Fig 1.
(A) Tissue distribution and expression profile of the tachykinin gene (tk) in B. mori larvae. Tissues from six individual fifth-instar day 2 larvae fed ad libitum or starved for 24 h were used for this semi-quantitative RT-PCR analysis. Ribosomal protein L32 gene (rpl32) was used as an experimental and expression control. The left panel is a representative image of the analyses. The right panel shows the densitometric analysis results from three independent experiments. The starved larvae data are depicted as the fold change over that in the same tissue of fed larvae (mean + S.D.). Asterisks indicate significant differences between the two groups for the same tissue (Fed vs. Starved; P < 0.05, unpaired t-test). Br, brain; CNS, central nervous system; Pg, prothoracic glands; Sg, silk gland; Fg, foregut; Mg, midgut; Hg, hindgut; Mt, Malpighian tubules; Fb, fat body; Ms, smooth muscle from the 8th body segment; Hm, hemocytes; Ts, testis; Ov, ovary. (B) Amino acid sequence of the polypeptide encoded by the tachykinin gene; this precursor is processed to produce five premature peptides (boxed), which are subsequently amidated with the C-terminal Gly residue serving as a donor (underlined) that requires maturation. (C) Sequence comparison of the five mature TRPs and ITPL present in B. mori. ITPL contains three intramolecular disulfide bonds (solid lines). The amino acid sequences of the five TRPs were aligned using ClustalW (http://clustalw.ddbj.nig.ac.jp); these peptides contain the consensus sequence (-Phe-X1-Gly-X2-Arg-NH2) of TRPs found in invertebrates. Numbers in parentheses indicate the number of amino acid residues.
Fig 2.
Responses of BNGR-A24 and BNGR-A32 to B. mori TRPs.
The response of HEK293T cells co-expressing BNGR-A24 (A) or BNGR-A32 (B) and promiscuous mouse Gα15 to the TRPs was monitored using the Ca2+ imaging technique. Dose-response curves are depicted as relative fluorescent intensity (mean ± S.D.; n = 3).
Table 1.
EC50 of BNGR responses to B. mori TRPs.
Fig 3.
Effect of spantide I on the response of BNGR-A24 to rITPL and TK-4.

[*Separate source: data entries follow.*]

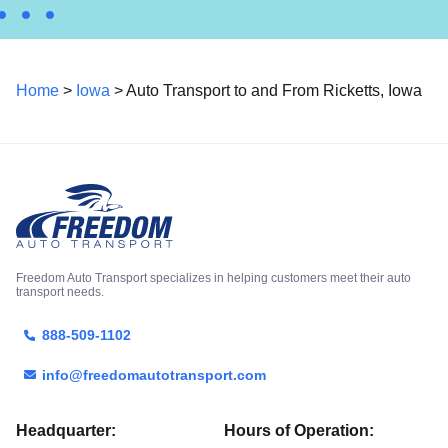
Home
>
Iowa
> Auto Transport to and From Ricketts, Iowa
Freedom Auto Transport specializes in helping customers meet their auto
transport needs.
888-509-1102
info@freedomautotransport.com
Headquarter:
Hours of Operation: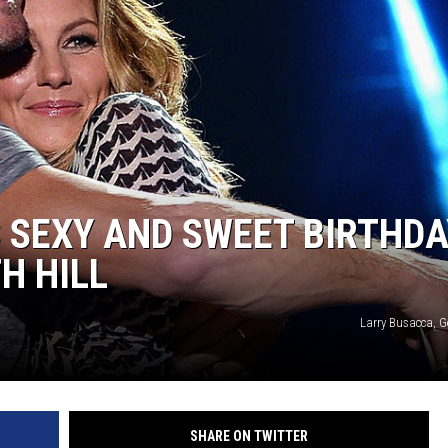
ON DEMAND
THE HAWKS ARE ON Q107.5!
 MODEM
CONCERT AND EVENT PHOTOS
LO
DJS
MA
WS
CH
BR
 SEXY AND SWEET BIRTHDA
JO
H HILL
KA
Larry Busacca, G
DE
SA
WJ
SHARE ON TWITTER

Spantide I (SP), a potential competitor, was added together with rITPL or TK-4 and the response of BNGR-A24 was monitored using the Ca2+ imaging assay. Dose-response curves of the responses are presented as relative fluorescent intensity (mean ± S.D.; n = 3). The response curve of TK-4 with no competitor is the same as the one shown in Fig 2A. Asterisks indicate significant differences for treatment with the same ligand without spantide I (P < 0.05; Dunnett’s test).
Fig 4.
In vitro competitive binding assay of rITPL and TK-4 to BNGR-A24.

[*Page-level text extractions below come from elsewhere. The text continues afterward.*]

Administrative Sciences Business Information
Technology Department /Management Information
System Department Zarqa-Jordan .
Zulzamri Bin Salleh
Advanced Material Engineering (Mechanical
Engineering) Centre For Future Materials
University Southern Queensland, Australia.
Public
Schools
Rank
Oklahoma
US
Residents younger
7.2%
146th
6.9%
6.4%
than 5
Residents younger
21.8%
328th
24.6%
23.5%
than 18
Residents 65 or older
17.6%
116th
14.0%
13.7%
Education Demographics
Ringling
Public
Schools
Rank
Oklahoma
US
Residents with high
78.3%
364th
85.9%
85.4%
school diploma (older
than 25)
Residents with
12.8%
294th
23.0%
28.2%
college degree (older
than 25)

(A–D) Microscopic imaging. The binding of RR-labeled ligands (A and C, rITPL; B and D, TK-4) and CHO cells expressing EGFP-fused BNGR-A24 was examined in the presence of potential competitors (A, TK-4; B, rITPL; C and D, spantide I [SP]). EGFP and RR fluorescences were observed by confocal microscopy. Co-localization is presented as yellow in the merged images (Merge). Representative images of cells from at least two independent experiments are shown. (E–H) Relative fluorescent intensity obtained from experiment images (A)–(D), respectively. RR fluorescent intensity was normalized by EGFP intensity per image and is indicated as fold change over that without competitor (mean + S.D.; n = 6). Asterisks indicate significant differences compared to ‘no competitor’ data (P < 0.05, Dunnett’s test).
Fig 5.
Effects of TK-4, rITPL, and spantide I on cyclic nucleotide levels in BmN cells.
Intracellular cGMP (A) and cAMP (B) levels in BmN cells following 30-min incubation with the peptide and reagent of interest at the indicated concentrations were measured. (A) Effects of TK-4 and spantide I on the response of BmN cells to rITPL. The cGMP levels of the cells exposed to 100 nM rITPL with TK-4 or spantide I (SP) were determined. Responses to TK-4 alone, spantide I alone, rITPL alone, and vehicle treatment (-) were also examined. (B) The cAMP levels of the cells after incubation with 1 μM of five TRPs or rITPL. Responses to vehicle treatment (-) and 10 μM forskolin (FSK; positive control) were also examined. Data are presented as the mean + S.D. (n = 3 or 4). Different letters indicate significant differences (P < 0.05; Tukey’s HSD).